»»

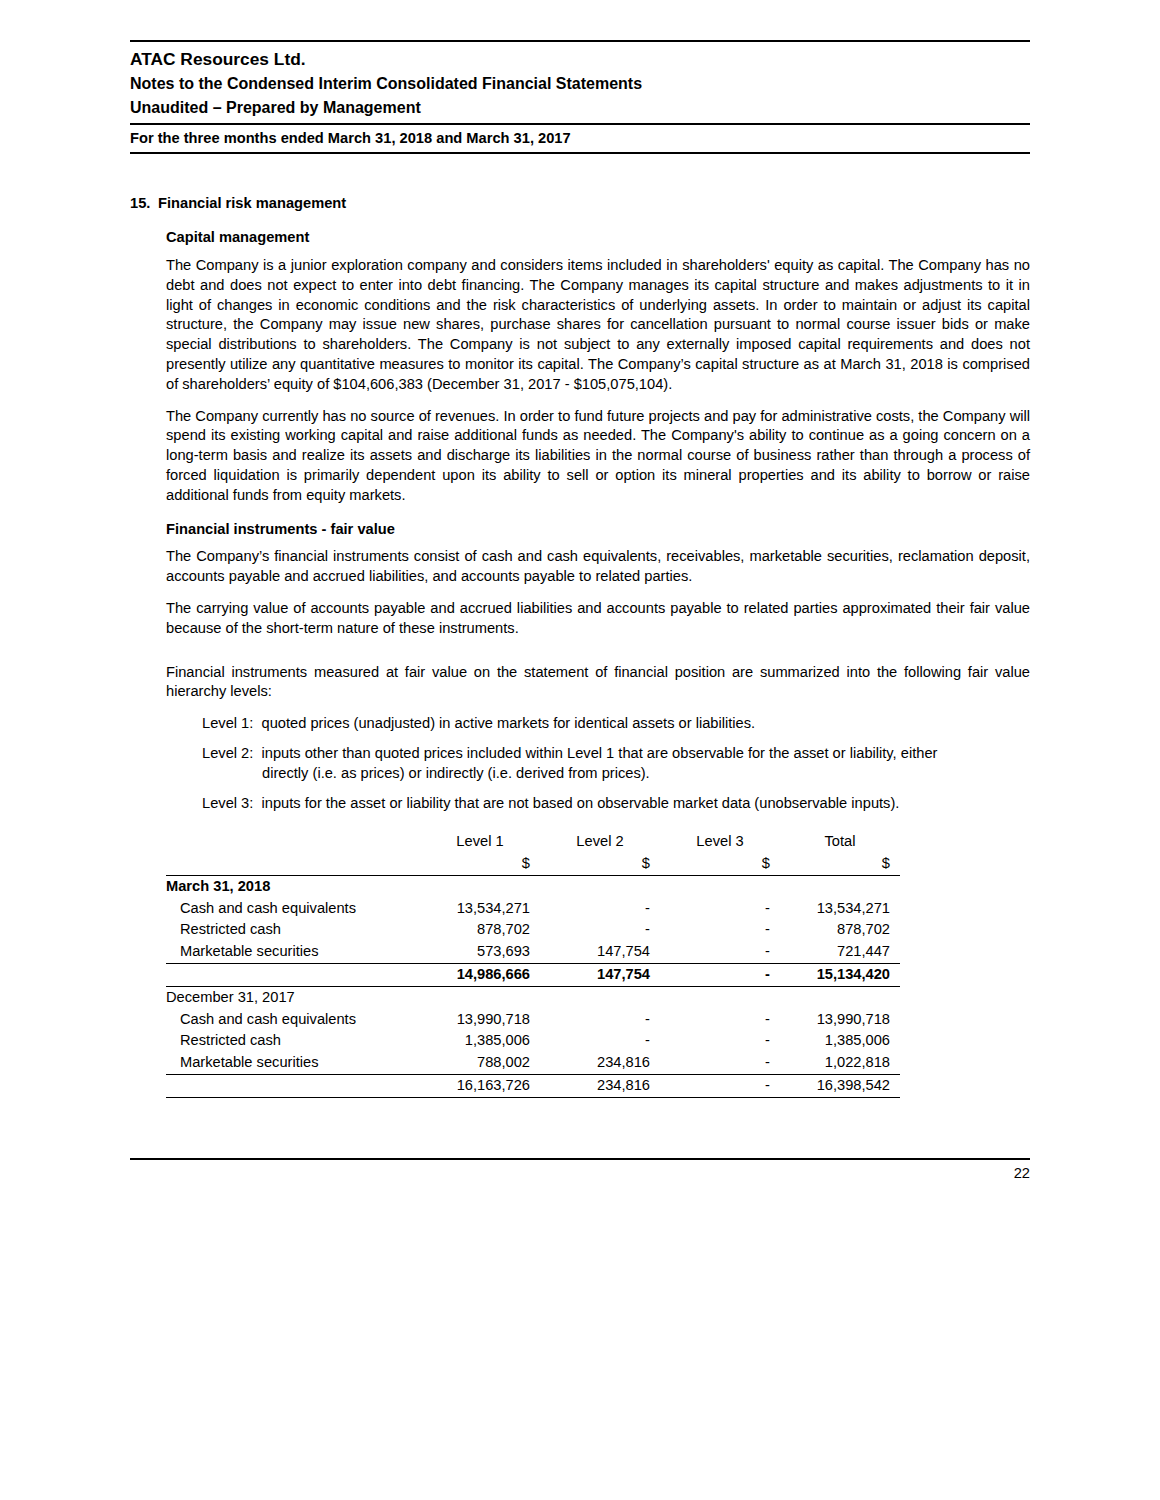ATAC Resources Ltd.
Notes to the Condensed Interim Consolidated Financial Statements
Unaudited – Prepared by Management
For the three months ended March 31, 2018 and March 31, 2017
15. Financial risk management
Capital management
The Company is a junior exploration company and considers items included in shareholders' equity as capital. The Company has no debt and does not expect to enter into debt financing. The Company manages its capital structure and makes adjustments to it in light of changes in economic conditions and the risk characteristics of underlying assets. In order to maintain or adjust its capital structure, the Company may issue new shares, purchase shares for cancellation pursuant to normal course issuer bids or make special distributions to shareholders. The Company is not subject to any externally imposed capital requirements and does not presently utilize any quantitative measures to monitor its capital. The Company’s capital structure as at March 31, 2018 is comprised of shareholders’ equity of $104,606,383 (December 31, 2017 - $105,075,104).
The Company currently has no source of revenues. In order to fund future projects and pay for administrative costs, the Company will spend its existing working capital and raise additional funds as needed. The Company's ability to continue as a going concern on a long-term basis and realize its assets and discharge its liabilities in the normal course of business rather than through a process of forced liquidation is primarily dependent upon its ability to sell or option its mineral properties and its ability to borrow or raise additional funds from equity markets.
Financial instruments - fair value
The Company’s financial instruments consist of cash and cash equivalents, receivables, marketable securities, reclamation deposit, accounts payable and accrued liabilities, and accounts payable to related parties.
The carrying value of accounts payable and accrued liabilities and accounts payable to related parties approximated their fair value because of the short-term nature of these instruments.
Financial instruments measured at fair value on the statement of financial position are summarized into the following fair value hierarchy levels:
Level 1: quoted prices (unadjusted) in active markets for identical assets or liabilities.
Level 2: inputs other than quoted prices included within Level 1 that are observable for the asset or liability, either
directly (i.e. as prices) or indirectly (i.e. derived from prices).
Level 3: inputs for the asset or liability that are not based on observable market data (unobservable inputs).
| | Level 1 | Level 2 | Level 3 | Total |
| --- | --- | --- | --- | --- |
| | $ | $ | $ | $ |
| March 31, 2018 | | | | |
| Cash and cash equivalents | 13,534,271 | - | - | 13,534,271 |
| Restricted cash | 878,702 | - | - | 878,702 |
| Marketable securities | 573,693 | 147,754 | - | 721,447 |
| | 14,986,666 | 147,754 | - | 15,134,420 |
| December 31, 2017 | | | | |
| Cash and cash equivalents | 13,990,718 | - | - | 13,990,718 |
| Restricted cash | 1,385,006 | - | - | 1,385,006 |
| Marketable securities | 788,002 | 234,816 | - | 1,022,818 |
| | 16,163,726 | 234,816 | - | 16,398,542 |
22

««

_Work to be completed_
Only the lines above starting with the one with "The Company currently" and going through the one with "- | 1,385,006 |" are to be copied, word for word and with both ends kept.

_Task answer_
The Company currently has no source of revenues. In order to fund future projects and pay for administrative costs, the Company will spend its existing working capital and raise additional funds as needed. The Company's ability to continue as a going concern on a long-term basis and realize its assets and discharge its liabilities in the normal course of business rather than through a process of forced liquidation is primarily dependent upon its ability to sell or option its mineral properties and its ability to borrow or raise additional funds from equity markets.
Financial instruments - fair value
The Company’s financial instruments consist of cash and cash equivalents, receivables, marketable securities, reclamation deposit, accounts payable and accrued liabilities, and accounts payable to related parties.
The carrying value of accounts payable and accrued liabilities and accounts payable to related parties approximated their fair value because of the short-term nature of these instruments.
Financial instruments measured at fair value on the statement of financial position are summarized into the following fair value hierarchy levels:
Level 1: quoted prices (unadjusted) in active markets for identical assets or liabilities.
Level 2: inputs other than quoted prices included within Level 1 that are observable for the asset or liability, either
directly (i.e. as prices) or indirectly (i.e. derived from prices).
Level 3: inputs for the asset or liability that are not based on observable market data (unobservable inputs).
| | Level 1 | Level 2 | Level 3 | Total |
| --- | --- | --- | --- | --- |
| | $ | $ | $ | $ |
| March 31, 2018 | | | | |
| Cash and cash equivalents | 13,534,271 | - | - | 13,534,271 |
| Restricted cash | 878,702 | - | - | 878,702 |
| Marketable securities | 573,693 | 147,754 | - | 721,447 |
| | 14,986,666 | 147,754 | - | 15,134,420 |
| December 31, 2017 | | | | |
| Cash and cash equivalents | 13,990,718 | - | - | 13,990,718 |
| Restricted cash | 1,385,006 | - | - | 1,385,006 |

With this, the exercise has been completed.